With the explosion of health data, real-time access to information is becoming a strategic lever to accelerate diagnoses, improve care and prepare for predictive medicine.
Faced with the need for efficiency in the diagnosis and care of patients, real-time access to the right information is a determining element in the health sector.
In France, the pressure on the health system continues to intensify. According to a recent study Ipsos BVA for the French Hospital Federation (FHF), hospital activity has grown significantly in recent years, with an increase of +4.3% in stays in 2024 and almost +5% in 2025.
This continued increase in medical activity is accompanied by an explosion in data volumes and poses a central question: how can we effectively use this data to improve the quality of care?
Reduce the time between examination and medical decision
In an environment where every minute counts, fluid access to information becomes critical and the evolution towards proximity storage with data architectures stored as close as possible to the point of care marks a significant breakthrough.
This model allows immediate access to critical information: medical images can be consulted without delay, analysis results cross-referenced in real time with history, and decisions made more quickly by nursing staff.
Concretely, this development responds to a strong operational constraint: relieving congestion in hospital structures by optimizing patient pathways. By reducing the time between medical examination and diagnosis, establishments can improve both the quality of care and their organizational efficiency.
From reactive medicine to predictive medicine
Real-time exploitation of data from multiple sources paves the way for predictive and more preventive medicine. The challenge is therefore no longer limited to processing faster, but also includes better anticipation.
By combining clinical data, patient histories and information from connected objects, it becomes possible to detect certain weak signals earlier, such as the risk of complications, relapses or deterioration in health.

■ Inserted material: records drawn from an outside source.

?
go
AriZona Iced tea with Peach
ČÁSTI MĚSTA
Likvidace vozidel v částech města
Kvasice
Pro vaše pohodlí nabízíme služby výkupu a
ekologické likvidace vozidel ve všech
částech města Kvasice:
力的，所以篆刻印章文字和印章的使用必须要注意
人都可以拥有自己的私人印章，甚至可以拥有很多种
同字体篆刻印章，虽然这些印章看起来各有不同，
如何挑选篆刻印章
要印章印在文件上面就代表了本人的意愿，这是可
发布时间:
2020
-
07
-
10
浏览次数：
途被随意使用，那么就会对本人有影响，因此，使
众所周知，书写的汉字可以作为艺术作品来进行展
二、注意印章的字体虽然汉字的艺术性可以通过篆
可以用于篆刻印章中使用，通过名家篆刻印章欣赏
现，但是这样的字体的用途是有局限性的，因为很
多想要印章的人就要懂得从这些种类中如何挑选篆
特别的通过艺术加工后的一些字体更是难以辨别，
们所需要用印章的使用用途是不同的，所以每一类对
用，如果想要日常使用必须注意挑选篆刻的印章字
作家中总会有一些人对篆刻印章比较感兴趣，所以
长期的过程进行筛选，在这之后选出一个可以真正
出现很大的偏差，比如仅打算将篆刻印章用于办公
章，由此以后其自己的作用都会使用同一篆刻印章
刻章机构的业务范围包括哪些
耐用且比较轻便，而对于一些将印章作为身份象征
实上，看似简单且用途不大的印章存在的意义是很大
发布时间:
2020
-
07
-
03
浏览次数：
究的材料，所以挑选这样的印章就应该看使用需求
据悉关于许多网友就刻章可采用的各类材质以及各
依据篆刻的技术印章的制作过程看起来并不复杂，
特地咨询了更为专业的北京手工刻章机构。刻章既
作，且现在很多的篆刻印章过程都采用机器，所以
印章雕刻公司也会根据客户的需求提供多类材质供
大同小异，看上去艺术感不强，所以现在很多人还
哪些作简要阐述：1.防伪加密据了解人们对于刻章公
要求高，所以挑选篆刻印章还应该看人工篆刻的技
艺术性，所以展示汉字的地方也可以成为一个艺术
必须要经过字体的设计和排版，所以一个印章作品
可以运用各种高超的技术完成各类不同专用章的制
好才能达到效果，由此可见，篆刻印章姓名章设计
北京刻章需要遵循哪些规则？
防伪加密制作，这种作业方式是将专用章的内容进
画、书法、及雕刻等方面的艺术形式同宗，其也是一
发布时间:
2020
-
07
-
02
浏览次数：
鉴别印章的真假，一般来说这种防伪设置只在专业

This approach profoundly transforms the role of health information systems, which are no longer just storage tools, but real supports for medical decisions. It also contributes to better allocation of resources, by limiting avoidable hospitalizations and optimizing patient monitoring.
Thinking of infrastructure as a strategic lever
As technologies advance, particularly with the rise of AI, more connected, more personalized and more proactive medicine seems inevitable to improve care and help unclog medical structures. Flash storage is a solution suited to this challenge, providing the speed, reliability and scalability required for a wide variety of modern healthcare and medical research environments.
In this model, data becomes a strategic asset, at the heart of medical decisions and public health policies. Its mastery will condition the ability of health systems to face future challenges: aging of the population, increase in chronic diseases, pressure on human resources.
The technological question must no longer be approached as an end in itself, but as a lever serving a more global transformation of the health system and even medical research.